If you thought walking, talking pickles, punk rock, vegans, communists, coffee and feminists had nothing in common, you’re wrong.

All of these things and more can be found in the wonderful world of ridiculousness that is “Nothing Nice to Say.”

The comic strip, created by Mitch Clem, started out as a Web comic, which can be found at http://www.mitchclem.com. In October of 2007, Dark Horse Comics released a published collection of the series.

The comic focuses on the lives of Minnesota punks, Blake and Fletcher. The supporting cast includes anyone the pair can make fun of – literally.

More regular characters include Chris, the pierced, vegan punk, Phillip, the whiney “emo” kid, lesbian couple Alice and Karen and Cecil the gopher.

Clem himself even makes cameos in the series. Sometimes he relates directly to the reader, and at other times he plays the role of the creator to Blake and Fletcher.

Nothing is sacred in Blake and Fletcher’s world. Whether it’s punk icon Henry Rollins or the occasional bandana-sporting hipster, no subject is too big or too small to be made fun of.

One of Clem’s favorite laughing matters is himself. Throughout the book, Clem will depict himself as the strip’s bitter parent. He’ll sell out Blake and Fletcher in a heartbeat – it’s less of a headache that way.

Clem is willing to make fun of himself and the things he enjoys. It’s no surprise, then, that he’ll make fun of the things that get on his nerves, too.

To poke fun at his critics, Clem created two characters who take over the strip. The two young “punks” can’t spell, can’t draw and have no sense of humor. In their version of “Nothing Nice,” Blake and Fletcher stick-figures stand around and complain about posers.

The hijacked version of the comic can be compared to “South Park’s” Terrance and Phillip. Instead of fart jokes, however, the duo is ripping up the punk scene. While it only takes up a few pages, the “Nothing Nice,” takeover is one of the funniest parts of the book.

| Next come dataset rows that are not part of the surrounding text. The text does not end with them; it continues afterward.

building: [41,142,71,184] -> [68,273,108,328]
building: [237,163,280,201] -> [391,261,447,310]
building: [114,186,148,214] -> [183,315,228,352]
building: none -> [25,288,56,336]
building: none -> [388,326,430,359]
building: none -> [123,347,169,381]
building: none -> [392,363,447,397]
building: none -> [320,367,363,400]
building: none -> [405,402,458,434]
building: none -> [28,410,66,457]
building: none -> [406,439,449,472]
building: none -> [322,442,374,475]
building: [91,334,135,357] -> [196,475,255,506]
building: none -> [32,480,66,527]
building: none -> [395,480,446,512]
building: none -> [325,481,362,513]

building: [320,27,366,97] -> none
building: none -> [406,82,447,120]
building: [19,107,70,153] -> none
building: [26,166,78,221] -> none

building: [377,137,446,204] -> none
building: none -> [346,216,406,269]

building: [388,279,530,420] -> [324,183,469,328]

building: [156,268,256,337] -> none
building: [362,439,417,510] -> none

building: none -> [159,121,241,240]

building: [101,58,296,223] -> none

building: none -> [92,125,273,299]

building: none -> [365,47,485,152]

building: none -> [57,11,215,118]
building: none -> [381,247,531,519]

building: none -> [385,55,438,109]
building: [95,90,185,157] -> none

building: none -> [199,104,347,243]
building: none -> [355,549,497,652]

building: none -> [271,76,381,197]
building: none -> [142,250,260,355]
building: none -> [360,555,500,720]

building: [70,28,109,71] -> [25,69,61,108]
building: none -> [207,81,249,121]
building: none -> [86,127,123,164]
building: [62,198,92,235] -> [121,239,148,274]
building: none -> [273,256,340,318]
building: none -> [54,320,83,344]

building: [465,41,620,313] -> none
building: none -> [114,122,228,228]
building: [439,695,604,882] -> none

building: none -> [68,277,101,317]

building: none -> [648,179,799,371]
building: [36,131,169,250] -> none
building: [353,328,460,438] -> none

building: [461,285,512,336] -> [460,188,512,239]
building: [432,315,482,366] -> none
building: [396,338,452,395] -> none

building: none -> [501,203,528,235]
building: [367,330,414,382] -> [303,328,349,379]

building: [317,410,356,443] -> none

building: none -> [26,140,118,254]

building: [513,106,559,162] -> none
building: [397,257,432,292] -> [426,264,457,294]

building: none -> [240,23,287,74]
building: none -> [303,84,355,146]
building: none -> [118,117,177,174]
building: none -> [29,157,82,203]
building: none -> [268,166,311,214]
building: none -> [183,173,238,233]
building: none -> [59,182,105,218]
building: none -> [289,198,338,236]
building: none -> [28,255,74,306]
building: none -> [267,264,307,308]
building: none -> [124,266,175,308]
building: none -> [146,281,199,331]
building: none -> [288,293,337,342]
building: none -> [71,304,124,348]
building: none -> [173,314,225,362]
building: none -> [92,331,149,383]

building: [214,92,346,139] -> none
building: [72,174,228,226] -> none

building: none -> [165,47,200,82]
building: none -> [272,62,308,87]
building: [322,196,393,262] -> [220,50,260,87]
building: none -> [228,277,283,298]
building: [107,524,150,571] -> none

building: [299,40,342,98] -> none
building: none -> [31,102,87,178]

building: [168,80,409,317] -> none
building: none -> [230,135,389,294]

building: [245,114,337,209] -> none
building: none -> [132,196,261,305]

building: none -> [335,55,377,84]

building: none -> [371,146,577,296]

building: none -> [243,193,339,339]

Rife with musical references, “Nothing Nice” will make any punk or music snob feel right at home. But you don’t have to be among the pierced or elitist to get the jokes.

Clem is able to capture the lighter-side of what it’s like to be a 20-year-old outsider – a scenario that many can relate to.

Whether it’s hitting on girls, listening to music, or just hanging out with friends, “Nothing Nice to Say” brings the humor to the surface of the mundane. And, sometimes, it’ll throw in a bit of the completely-unrealistic-but-extremely-funny to boot.

So parents: stop lying to your children. It’s time to retire the phrase: “If you have nothing nice to say, don’t say anything at all.”

In “Nothing Nice to Say,” Clem destroys the old adage, and proves that insults and sarcasm – not sugar, spice or anything nice – make the world go ’round.